Place on an absorbent kitchen towel.
- Store in an air-tight container.
- Enjoy with a hot cup of tea or coffee! 🙂
- The dough should be slightly softer than chapati atta so that it passes easily through the jantikalu gottam/murukku press.
- Beware of making the dough too soft as then it will simply absorb lots of water during the frying process and not be crisp but oily and soggy.
- Taste the dough to ensure there is enough salt. It should feel as though salt is “just short of being enough.” The salty taste is enhanced after frying.
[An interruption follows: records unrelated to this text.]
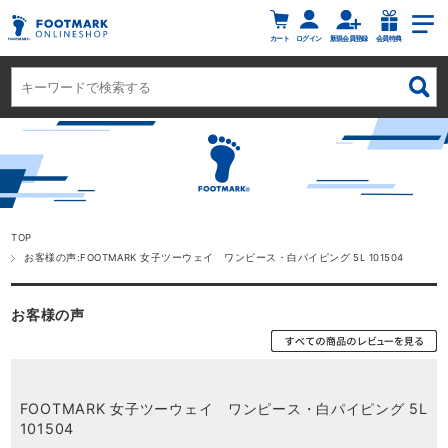
カート
ログイン
新規会員登録
会員特典
TOP
お客様の声:FOOTMARK 女子ツーウェイ ワンピース・白パイピング 5L 101504
お客様の声
FOOTMARK 女子ツーウェイ ワンピース・白パイピング 5L
101504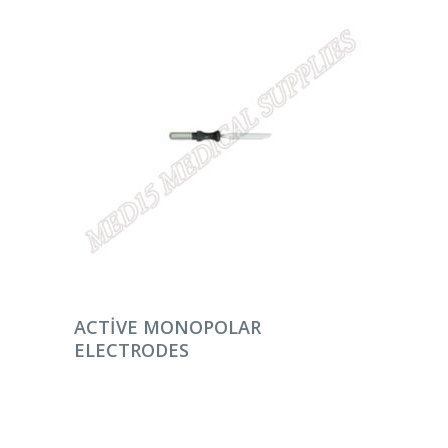
DEVAMINI OKU
ACTIVE MONOPOLAR
ELECTRODES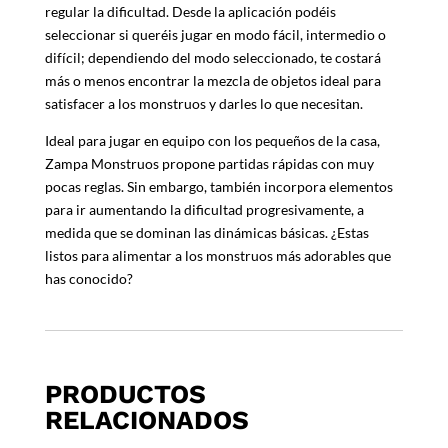
regular la dificultad. Desde la aplicación podéis
seleccionar si queréis jugar en modo fácil, intermedio o
difícil; dependiendo del modo seleccionado, te costará
más o menos encontrar la mezcla de objetos ideal para
satisfacer a los monstruos y darles lo que necesitan.
Ideal para jugar en equipo con los pequeños de la casa,
Zampa Monstruos propone partidas rápidas con muy
pocas reglas. Sin embargo, también incorpora elementos
para ir aumentando la dificultad progresivamente, a
medida que se dominan las dinámicas básicas. ¿Estas
listos para alimentar a los monstruos más adorables que
has conocido?
PRODUCTOS
RELACIONADOS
- Make the jantikalu as soon as you make the dough otherwise it dries out.
- To ensure that the hot enough, roll a pinch of dough into a small bead/ball using your fingers and drop it into the oil.
- It should first settle at the bottom and then rise slowly to the top as it fries.
- If the ball of dough rises immediately to the top, then the oil is too hot.
- When the oil is too hot, the Jantikalu will fry from the outside but will remain uncooked or soft on the inside.